The Texas Heartbeat Act, also known as SB8, bans abortions in the state if a fetal heartbeat is detected. This can be as early as six weeks into a pregnancy and before some people realize they’re pregnant. 

The law, which took effect on Tuesday, overrules the constitutional right to abortion that was laid out in Roe v. Wade protection.

Jessica Shepherd, MD, Verywell’s chief medical officer and a Texas-based OB-GYN, says the law is both unprecedented and controversial.

“This is probably one of the most severe restrictions that has been put on abortions,” Shepherd says.

It takes an average of 5.5 weeks for people to become aware that they’re pregnant, while 23% of people do not detect the pregnancy for seven weeks or more. Anywhere between five and seven weeks can be a normal time to detect a pregnancy, Shepherd adds. 

“There’s a very short window for someone to realize that they’re pregnant and then be able to take the actions necessary about what they would like to do with that pregnancy,” Shepherd says.

The restriction can affect everyone, Shepherd adds, and not limited to those who are considering an abortion.

“It does touch more than just the people who go through the decision-making process,” she says. “People who are close to us in our lives may need this type of health care in the future and we have to be willing to support those people.”

• • •

**What you will do:**
a. Answer these questions from the passage on the Texas Heartbeat Act:
(i) How early into a pregnancy can a fetal heartbeat be detected?
(ii) What two roles does Jessica Shepherd hold?
(iii) What percentage of people do not detect a pregnancy for seven weeks or more?
b. Using the passage on the Texas Heartbeat Act, explain in one to three sentences why the law leaves a very short window for someone to act on a pregnancy.
c. Write the next part of the passage on the Texas Heartbeat Act, continuing from its last sentence.

• • •

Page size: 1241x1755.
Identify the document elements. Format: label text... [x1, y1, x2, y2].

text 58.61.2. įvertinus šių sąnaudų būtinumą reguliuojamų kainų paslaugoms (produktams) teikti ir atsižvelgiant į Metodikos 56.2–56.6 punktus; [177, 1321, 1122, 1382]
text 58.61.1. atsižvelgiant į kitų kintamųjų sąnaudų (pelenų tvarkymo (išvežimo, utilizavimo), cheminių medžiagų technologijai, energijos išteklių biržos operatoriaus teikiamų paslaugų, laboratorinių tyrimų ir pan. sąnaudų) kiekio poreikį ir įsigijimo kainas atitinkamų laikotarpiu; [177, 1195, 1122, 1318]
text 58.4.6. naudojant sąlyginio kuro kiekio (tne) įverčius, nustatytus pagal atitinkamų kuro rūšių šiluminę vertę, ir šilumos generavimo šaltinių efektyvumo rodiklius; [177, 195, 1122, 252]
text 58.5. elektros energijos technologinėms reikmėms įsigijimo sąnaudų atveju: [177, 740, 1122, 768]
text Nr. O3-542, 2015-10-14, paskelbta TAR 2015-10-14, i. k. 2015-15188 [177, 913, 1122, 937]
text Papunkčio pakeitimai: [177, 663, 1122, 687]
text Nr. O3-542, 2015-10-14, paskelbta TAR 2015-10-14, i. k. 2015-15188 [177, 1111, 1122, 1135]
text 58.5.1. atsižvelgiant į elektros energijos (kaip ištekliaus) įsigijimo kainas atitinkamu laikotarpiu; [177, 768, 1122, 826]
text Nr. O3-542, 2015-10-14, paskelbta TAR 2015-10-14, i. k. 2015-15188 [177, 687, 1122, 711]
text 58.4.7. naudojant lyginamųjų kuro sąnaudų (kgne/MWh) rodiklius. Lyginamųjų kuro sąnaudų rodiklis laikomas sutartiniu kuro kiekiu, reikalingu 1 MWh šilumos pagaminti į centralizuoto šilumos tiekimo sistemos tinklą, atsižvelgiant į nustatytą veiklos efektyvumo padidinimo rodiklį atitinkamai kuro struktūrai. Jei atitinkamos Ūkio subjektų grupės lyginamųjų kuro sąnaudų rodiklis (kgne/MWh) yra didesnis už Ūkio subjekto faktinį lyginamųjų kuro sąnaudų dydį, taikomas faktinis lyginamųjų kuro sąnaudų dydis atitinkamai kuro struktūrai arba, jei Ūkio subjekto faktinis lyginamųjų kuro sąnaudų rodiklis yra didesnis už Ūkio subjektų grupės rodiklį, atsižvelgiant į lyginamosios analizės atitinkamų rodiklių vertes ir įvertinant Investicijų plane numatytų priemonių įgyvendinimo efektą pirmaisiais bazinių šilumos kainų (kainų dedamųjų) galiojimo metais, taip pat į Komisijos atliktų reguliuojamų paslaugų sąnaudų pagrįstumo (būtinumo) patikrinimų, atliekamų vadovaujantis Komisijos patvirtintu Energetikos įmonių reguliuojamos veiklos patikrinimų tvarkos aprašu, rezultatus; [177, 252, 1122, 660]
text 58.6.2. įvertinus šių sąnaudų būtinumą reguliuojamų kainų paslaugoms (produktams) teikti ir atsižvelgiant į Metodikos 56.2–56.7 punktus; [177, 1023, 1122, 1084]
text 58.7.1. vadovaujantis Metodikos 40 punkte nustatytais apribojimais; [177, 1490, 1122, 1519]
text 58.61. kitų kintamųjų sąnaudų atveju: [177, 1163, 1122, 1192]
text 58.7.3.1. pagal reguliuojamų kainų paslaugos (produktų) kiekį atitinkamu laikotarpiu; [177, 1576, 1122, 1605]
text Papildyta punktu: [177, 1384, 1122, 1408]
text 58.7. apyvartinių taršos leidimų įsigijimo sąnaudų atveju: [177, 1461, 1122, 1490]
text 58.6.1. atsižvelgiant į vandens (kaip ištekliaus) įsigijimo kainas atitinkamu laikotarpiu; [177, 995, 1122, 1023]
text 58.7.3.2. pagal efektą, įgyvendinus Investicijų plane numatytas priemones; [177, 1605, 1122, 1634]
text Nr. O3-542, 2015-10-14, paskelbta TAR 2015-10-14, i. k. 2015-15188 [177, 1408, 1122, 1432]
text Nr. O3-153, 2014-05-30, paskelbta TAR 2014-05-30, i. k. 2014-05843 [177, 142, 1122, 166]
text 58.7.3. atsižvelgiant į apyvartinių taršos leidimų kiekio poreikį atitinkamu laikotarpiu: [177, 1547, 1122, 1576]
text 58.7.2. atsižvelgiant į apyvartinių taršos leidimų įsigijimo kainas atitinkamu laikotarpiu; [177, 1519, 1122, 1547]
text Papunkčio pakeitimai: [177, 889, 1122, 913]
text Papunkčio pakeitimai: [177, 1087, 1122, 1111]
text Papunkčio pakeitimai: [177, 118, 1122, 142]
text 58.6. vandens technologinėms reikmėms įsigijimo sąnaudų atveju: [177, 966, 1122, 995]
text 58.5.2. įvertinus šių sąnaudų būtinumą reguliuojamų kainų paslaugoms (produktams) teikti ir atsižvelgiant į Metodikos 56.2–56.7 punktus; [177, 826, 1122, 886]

• • •

**Answers to the exercises:**
a.
(i) As early as six weeks.
(ii) She is Verywell's chief medical officer and a Texas-based OB-GYN.
(iii) 23%.

b. The law bans abortions once a fetal heartbeat is detected, which can be as early as six weeks. Yet people take an average of 5.5 weeks to become aware that they're pregnant, and 23% don't detect it for seven weeks or more. That leaves little or no time to realize the pregnancy and then decide what to do about it.

c.
While the new law’s impact is broad, vulnerable groups will carry a disproportionate burden, she adds. A 2018 study found that Black and Hispanic women, younger women, and lower income people are more likely to have a late pregnancy detection.

“Many people don’t have that ability to make that trip or to get to that area where they can get the help they need,” Shepherd says.

The Texas law allows citizens to collect a $10,000 reward if they won a lawsuit against people who perform an abortion after detection of an unborn child's heartbeat or those who offer help. Despite heavy backlash from pro-choice advocates, the ban could set a precedent for other states looking to overturn Roe v. Wade. The Supreme Court will review a Mississippi law that bans abortions after 15 weeks, which may threaten to curb reproductive rights in the country.

Shepherd says she won’t let this law stop her from providing her patients with resources and education about reproductive health care and connecting them to providers in neighboring states. She also intends to use her platform to battle the law in support of her patients.

“This is just the beginning,” she says. “It doesn’t mean this cannot be fought.”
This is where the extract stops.